◆ **Problem requirements**
Rewrite the lines from the one containing "Securities held-to-maturity, fair" up to and including the one containing "Common stock, shares issued: Dec.", swapping each "par value" for "nominal value" and leaving everything else unchanged.

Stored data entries
- - -

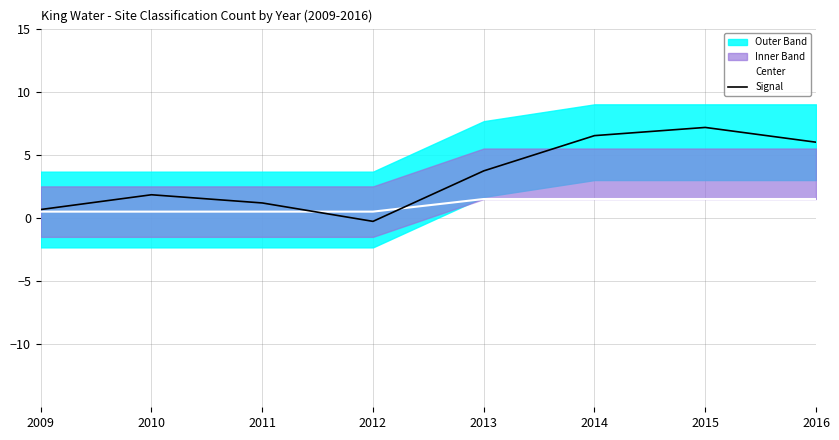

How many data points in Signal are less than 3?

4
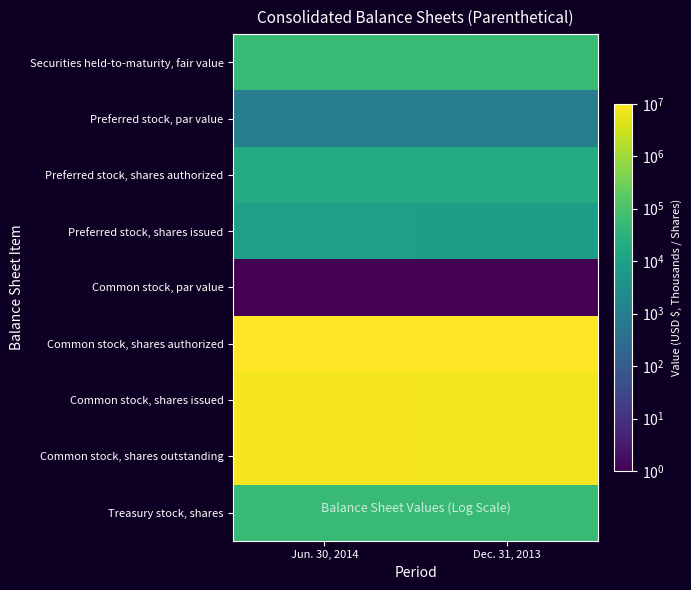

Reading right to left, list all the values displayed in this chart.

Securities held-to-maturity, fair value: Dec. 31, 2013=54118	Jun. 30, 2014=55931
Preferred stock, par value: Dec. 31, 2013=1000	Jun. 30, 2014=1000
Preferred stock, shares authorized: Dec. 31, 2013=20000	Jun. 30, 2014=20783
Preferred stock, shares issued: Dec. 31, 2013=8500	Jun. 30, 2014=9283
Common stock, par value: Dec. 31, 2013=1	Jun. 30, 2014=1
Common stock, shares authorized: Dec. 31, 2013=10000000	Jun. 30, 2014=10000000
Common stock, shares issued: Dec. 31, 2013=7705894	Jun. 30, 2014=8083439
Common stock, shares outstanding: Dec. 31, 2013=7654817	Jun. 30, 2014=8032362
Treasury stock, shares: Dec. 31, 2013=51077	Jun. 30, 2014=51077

- - -

◆ **Written response**
Securities held-to-maturity, fair value: Dec. 31, 2013=54118	Jun. 30, 2014=55931
Preferred stock, nominal value: Dec. 31, 2013=1000	Jun. 30, 2014=1000
Preferred stock, shares authorized: Dec. 31, 2013=20000	Jun. 30, 2014=20783
Preferred stock, shares issued: Dec. 31, 2013=8500	Jun. 30, 2014=9283
Common stock, nominal value: Dec. 31, 2013=1	Jun. 30, 2014=1
Common stock, shares authorized: Dec. 31, 2013=10000000	Jun. 30, 2014=10000000
Common stock, shares issued: Dec. 31, 2013=7705894	Jun. 30, 2014=8083439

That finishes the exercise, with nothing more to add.